Despite the stakes the unions are resisting the call for a general strike, increasingly heard on the streets. The reason is simple. The number of unionised workers in France is low, less than one in 10. The leaders therefore prefer to combine strikes in well-organised strategic sectors, in combination with ‘days of action’ for everybody else.
Now that Macron has thrown down the gauntlet of his presidential authority, the struggle requires political action on an equivalent scale. For the union bureaucracy a general strike would mean the organisation of local, regional and national leaderships to coordinate it. So the leaders equivocate and throw the responsibility back to the renewable strikes, voted by workplace general assemblies of strikers.
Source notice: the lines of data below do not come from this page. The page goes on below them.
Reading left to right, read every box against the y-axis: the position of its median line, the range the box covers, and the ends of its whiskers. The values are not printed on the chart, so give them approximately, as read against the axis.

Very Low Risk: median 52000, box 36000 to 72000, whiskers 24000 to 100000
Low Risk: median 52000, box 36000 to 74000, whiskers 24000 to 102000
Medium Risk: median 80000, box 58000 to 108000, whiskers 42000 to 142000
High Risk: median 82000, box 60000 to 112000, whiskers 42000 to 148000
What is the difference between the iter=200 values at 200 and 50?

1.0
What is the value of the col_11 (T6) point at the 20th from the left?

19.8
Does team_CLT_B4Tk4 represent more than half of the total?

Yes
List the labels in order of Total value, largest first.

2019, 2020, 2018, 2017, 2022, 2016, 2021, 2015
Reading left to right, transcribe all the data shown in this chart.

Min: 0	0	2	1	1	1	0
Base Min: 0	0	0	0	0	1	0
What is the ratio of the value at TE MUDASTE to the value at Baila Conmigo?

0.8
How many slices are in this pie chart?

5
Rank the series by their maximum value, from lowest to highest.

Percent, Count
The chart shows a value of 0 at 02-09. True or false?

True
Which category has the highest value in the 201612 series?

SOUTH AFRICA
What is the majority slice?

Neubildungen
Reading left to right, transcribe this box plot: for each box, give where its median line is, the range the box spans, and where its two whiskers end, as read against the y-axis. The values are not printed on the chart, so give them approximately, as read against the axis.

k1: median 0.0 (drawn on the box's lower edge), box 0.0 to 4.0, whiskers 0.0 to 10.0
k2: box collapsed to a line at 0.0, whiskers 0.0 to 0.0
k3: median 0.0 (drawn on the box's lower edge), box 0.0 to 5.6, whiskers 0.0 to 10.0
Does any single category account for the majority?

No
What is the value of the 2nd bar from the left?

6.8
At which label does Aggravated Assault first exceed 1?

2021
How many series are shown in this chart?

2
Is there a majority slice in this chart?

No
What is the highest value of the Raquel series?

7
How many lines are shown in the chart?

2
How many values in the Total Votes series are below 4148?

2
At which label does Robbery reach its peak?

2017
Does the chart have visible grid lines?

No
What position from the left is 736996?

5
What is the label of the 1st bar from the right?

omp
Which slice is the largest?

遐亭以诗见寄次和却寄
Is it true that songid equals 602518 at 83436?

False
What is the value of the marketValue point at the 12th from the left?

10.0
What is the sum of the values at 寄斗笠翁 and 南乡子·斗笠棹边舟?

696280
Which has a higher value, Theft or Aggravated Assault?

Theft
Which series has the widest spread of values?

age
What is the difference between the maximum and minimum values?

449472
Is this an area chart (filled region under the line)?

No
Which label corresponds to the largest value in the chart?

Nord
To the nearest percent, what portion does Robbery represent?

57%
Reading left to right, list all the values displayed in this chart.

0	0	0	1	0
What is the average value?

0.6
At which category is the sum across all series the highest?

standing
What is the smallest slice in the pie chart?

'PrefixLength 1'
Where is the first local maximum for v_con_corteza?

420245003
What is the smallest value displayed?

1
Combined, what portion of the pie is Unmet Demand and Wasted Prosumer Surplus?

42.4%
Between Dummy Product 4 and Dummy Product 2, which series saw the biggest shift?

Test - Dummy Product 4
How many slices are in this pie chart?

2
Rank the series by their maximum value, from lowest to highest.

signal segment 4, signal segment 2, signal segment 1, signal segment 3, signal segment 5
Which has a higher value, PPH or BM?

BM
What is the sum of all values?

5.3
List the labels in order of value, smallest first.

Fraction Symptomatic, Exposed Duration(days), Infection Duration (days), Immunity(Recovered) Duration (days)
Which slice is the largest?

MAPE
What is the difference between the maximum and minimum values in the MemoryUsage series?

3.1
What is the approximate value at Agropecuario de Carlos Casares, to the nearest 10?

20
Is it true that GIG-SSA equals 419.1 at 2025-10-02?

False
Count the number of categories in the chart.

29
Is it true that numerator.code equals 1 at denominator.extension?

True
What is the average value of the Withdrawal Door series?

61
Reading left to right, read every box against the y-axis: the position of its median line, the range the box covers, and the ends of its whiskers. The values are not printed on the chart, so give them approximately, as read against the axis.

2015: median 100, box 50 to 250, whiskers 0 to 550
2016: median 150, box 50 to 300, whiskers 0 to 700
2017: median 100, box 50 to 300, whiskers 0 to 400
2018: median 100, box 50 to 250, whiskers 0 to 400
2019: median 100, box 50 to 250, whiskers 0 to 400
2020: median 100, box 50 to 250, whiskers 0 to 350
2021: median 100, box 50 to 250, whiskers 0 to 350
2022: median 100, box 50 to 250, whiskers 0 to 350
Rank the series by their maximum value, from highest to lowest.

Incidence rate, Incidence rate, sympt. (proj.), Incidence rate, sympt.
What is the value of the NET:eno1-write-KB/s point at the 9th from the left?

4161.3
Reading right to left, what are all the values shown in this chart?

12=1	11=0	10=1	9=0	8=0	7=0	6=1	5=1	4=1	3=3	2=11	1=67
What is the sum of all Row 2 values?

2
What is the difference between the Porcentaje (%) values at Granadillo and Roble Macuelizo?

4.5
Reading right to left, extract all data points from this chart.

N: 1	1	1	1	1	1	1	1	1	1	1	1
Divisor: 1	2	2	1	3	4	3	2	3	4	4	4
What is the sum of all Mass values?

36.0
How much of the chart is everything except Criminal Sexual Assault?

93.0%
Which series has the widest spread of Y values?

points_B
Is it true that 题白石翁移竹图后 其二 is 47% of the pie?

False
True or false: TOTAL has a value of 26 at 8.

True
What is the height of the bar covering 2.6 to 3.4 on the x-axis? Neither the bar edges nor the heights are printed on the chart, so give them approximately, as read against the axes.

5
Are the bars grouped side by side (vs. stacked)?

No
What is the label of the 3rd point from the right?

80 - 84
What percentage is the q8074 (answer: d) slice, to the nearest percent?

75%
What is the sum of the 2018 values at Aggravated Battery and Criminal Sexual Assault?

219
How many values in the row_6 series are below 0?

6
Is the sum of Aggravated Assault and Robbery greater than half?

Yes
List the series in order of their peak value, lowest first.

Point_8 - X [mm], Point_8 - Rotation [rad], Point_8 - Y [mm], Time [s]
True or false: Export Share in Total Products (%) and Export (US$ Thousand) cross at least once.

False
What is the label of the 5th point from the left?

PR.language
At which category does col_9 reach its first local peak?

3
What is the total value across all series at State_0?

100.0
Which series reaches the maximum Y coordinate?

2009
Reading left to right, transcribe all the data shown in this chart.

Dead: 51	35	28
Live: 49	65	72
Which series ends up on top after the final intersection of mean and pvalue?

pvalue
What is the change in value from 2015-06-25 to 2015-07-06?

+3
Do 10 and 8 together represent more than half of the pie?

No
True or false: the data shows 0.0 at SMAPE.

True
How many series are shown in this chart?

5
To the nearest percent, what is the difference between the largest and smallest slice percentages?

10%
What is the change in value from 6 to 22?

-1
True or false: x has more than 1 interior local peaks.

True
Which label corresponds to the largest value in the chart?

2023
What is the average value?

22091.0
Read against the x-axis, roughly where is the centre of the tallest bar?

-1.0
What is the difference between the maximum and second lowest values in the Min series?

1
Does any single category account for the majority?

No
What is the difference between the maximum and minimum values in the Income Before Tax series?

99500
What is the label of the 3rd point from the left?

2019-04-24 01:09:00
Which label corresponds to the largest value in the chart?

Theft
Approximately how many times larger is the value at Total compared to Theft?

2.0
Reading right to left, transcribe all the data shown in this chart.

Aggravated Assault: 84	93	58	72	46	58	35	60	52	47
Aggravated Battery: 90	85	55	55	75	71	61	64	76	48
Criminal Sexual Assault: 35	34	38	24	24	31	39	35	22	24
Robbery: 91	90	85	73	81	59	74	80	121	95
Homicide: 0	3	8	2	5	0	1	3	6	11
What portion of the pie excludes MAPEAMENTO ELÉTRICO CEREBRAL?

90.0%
Of course most workers still view the union leaders as their trusted leadership, in part because the trade union front (the intersyndicale) remains united and the leaders’ speeches have a radical tone.
Nevertheless, limiting things to one-day strikes, even weekly ones, is a strategy for defeat.
The call on the leaders for a general strike should grow ever louder as must efforts to bring it about at workplace and local level. Coordinations of delegates from the different unions, which have existed in previous major movements, need to be created today. They will need to link up with the students in the lycées (high schools) and universities. In Paris and Toulouse are students have already occupied their buildings, an example to be followed nationally.
Coordinations must grow into real councils of action and take charge of a general strike, not just to force the repeal of the Macron’s pension decree but to kick him and his government out altogether. As Marceau Pivert said, faced with the great wave of factory occupations of 1936, ‘Tout est possible’—everything is possible. But for this the problem of strategy and leadership will have to be solved.